Afflictions and Departures by Madeline Sonik: The best part of my life is that I got to spend this year coming up with excuses to put this fantastic book’s cover on the main page of 49thShelf. Winner of the City of Victoria Butler Book Prize and shortlisted for the 2012 Charles Taylor Prize for Non-Fiction. From my review: Sonik stitches her personal stories to the fabric of her time. Her narrative voice is blessed with startling omniscience, with the benefit of hindsight, and with an acute awareness of both how the extraordinary can be illuminated by ordinary detail, and also of how the ordinary and extraordinary are so often intricately connected. Sonik’s prose reveals her poet’s skill, as does these essays’ use of imagery and symbolism, but the broadness of her vision and the deftness with which she fits together surprising pieces of reality is evocative of Joan Didion’s masterful non-fiction.

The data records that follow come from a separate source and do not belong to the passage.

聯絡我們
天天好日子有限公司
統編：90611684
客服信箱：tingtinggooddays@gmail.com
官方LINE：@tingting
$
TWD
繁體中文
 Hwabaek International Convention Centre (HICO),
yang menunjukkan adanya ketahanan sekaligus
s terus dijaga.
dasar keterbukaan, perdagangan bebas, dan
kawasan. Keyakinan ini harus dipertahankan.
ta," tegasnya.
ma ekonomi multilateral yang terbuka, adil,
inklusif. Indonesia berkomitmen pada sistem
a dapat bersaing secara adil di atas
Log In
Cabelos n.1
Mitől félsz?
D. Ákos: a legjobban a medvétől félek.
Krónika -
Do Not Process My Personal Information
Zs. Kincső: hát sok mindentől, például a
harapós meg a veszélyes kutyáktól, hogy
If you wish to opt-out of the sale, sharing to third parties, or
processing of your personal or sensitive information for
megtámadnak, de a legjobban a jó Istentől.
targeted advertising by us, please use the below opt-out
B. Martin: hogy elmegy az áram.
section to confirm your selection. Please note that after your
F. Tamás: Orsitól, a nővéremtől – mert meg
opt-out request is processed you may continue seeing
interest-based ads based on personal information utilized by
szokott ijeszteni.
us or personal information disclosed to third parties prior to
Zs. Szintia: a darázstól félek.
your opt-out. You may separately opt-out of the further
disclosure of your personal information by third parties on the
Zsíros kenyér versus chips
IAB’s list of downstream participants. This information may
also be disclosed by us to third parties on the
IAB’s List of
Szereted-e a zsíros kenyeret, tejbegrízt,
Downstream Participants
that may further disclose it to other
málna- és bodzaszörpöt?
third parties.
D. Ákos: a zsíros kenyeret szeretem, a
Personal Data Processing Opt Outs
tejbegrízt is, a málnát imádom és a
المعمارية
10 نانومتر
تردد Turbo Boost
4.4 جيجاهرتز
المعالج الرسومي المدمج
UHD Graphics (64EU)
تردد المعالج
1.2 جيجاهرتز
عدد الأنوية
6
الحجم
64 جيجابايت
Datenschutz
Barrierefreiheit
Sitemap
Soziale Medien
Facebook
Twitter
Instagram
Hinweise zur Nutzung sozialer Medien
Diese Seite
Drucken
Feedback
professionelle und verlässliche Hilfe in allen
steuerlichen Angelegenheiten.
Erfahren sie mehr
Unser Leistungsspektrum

A Large Harmonium by Sue Sorensen: This book came out last year, but I only discovered it in June, and I’ve been recommending it steadily ever since to readers who have not been disappointed. From my review: Winnipeg resident Sorensen has much in common with Carol Shields, who was another, except that her tone is darker and more overtly hilarious. The novel’s pace is brisk and easy, which is not to say “light”, because there is depth here, but the story goes down just as well. Just as Shields did, Sorensen’s got a grasp on joy and how it factors amidst life’s absurdities. This is a wonderful novel with broad appeal. It’s absolutely the funniest and one of the best books I’ve read in ages.
December 13, 2012
Ten Years Ago

“It was ten years ago today that I met your Daddy,” I said. “And then you had a baby, right?” said Harriet, eager to get to her favourite part of the story. (Harriet cries if we look at photographs and she’s not in them. The Harriet-less world does not interest her one bit, and sometimes I see her point.) “No, not right away,” I said. “We lived in England for awhile and we were poor and bored, and we slept on an inflatable bed that slowly deflated every night. We were just out of school, barely employable, and we had no idea how we were going to do anything we wanted to do. So we decided to move to Japan, that old last resort. We had an apartment there that was smaller than our kitchen, and one day Daddy bought me a desk so I could write. He carried it home on his bicycle. We decided to get married, so we went back to England to have our wedding.” “And then you had a baby, right?” said Harriet. “Not yet,” I said. “We moved to Toronto, and I went to graduate school. Daddy had to wait a year before he was able to work in Canada, and we had to shop at the Dufferin Mall No-Frills. Our budget was $50 a week. And every month we had $20 to
spend on fun, so we went to Riverdale Farm often and we went out a lot for ice cream. And it wasn’t really that bad. I don’t know how we did it, and I couldn’t ever go back, but we learned a lot. Like to how to subsist on chickpeas.” “When do I come?” Harriet asked. I told her not quite yet. But we knew we wanted to have a baby, and so we moved to a new apartment where there would be room for our baby when she came. Our apartment used to feel enormous, but now it is brimful of bookshelves and tiny socks are scattered throughout every room. No amount of picking up the socks ever changes this reality. Harriet gets her sock-discarding affliction from her dad. I tell her, “We had a baby. And we liked you so much, we want to have another one.” She likes the story now. Harriet is looking forward to being a big sister, and what lies in store. And so are we, the great unknown. Which is terrifying, but also wonderful, and who ever could have foretold ten years ago what this extraordinary decade together would hold?